専科研修修了後、再び各税務署に配属、採用後3年10ヵ月を経て主任クラスにあたる国税調査官・徴収官等の肩書きが与えられる。大卒程度の採用ではあるがノンキャリア組に該当するため、昇進は最上位でも国税局のごく一部の部長ポストか次長、もしくは大規模署の署長止まりである。これは高卒採用者の昇進ペースと比べてもほとんど変わりが無い。税務署課長クラス(国税局では課長補佐級に該当)へのポスト発令は、第1選抜の発令を時期で比較すれば国税専門官採用者の方が高卒採用者よりも1歳早いが、人数で比較すると高卒採用者のほうがいまだに多い。これは高卒採用であっても試験選抜により本科研修を受けた者は大卒程度と同等の処遇とされ、これらの職員の処遇が進んでいるためでもあり、結果として専門官採用者の方が下位の地位に甘んじている。管理職にもなれない職員も多い。

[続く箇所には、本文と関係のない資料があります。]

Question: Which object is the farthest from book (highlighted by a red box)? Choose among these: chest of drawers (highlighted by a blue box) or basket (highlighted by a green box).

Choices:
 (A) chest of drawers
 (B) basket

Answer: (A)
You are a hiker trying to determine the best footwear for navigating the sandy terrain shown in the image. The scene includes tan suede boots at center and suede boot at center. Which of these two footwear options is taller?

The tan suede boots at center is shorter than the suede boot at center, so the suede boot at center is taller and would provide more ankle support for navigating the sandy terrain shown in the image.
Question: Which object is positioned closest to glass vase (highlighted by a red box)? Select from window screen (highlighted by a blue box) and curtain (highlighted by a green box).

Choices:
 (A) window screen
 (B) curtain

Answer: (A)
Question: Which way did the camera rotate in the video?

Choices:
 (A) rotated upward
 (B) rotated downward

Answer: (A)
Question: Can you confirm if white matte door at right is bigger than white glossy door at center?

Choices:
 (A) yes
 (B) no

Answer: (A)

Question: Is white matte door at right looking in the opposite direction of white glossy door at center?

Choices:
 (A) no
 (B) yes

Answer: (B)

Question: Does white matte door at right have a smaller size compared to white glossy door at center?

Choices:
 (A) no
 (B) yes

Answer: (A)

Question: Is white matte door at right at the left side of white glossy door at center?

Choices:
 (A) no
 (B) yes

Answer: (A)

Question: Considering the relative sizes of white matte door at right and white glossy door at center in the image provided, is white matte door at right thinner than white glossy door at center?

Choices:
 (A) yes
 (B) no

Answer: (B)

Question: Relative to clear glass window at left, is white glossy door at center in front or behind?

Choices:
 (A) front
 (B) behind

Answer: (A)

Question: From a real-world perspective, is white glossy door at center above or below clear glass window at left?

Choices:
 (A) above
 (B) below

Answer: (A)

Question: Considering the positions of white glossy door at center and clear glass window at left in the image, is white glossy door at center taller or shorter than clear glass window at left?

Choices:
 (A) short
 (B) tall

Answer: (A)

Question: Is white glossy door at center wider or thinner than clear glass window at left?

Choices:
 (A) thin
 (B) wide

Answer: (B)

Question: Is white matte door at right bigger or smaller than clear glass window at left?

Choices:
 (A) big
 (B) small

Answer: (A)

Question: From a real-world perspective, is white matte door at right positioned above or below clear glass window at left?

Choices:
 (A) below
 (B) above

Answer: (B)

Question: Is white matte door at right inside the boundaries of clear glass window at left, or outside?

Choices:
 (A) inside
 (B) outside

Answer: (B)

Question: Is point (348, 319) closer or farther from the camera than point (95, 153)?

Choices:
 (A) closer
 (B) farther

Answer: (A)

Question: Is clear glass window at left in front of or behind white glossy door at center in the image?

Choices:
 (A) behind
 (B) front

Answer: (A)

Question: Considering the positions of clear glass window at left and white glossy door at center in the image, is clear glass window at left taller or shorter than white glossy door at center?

国税専門官試験はそもそも国税の職場において、キャリアの国家I種採用者と高卒・国家III種試験のノンキャリアの中間準キャリアの待遇として当初発足したものだが、労働組合である国税労組は国税専門官試験に猛烈に反発し、国税専門官1期から10期までは組合の参加も拒否し、税務署に配属された国税専門官試験採用者に「帰れ」とピケを張って迫害を加えた歴史がある。現在はそうした状況は改善し国税労組にも国税専門官採用者も加入できる様になったが、いまだに国税専門官試験採用者と高卒・国家III種採用者との確執がある。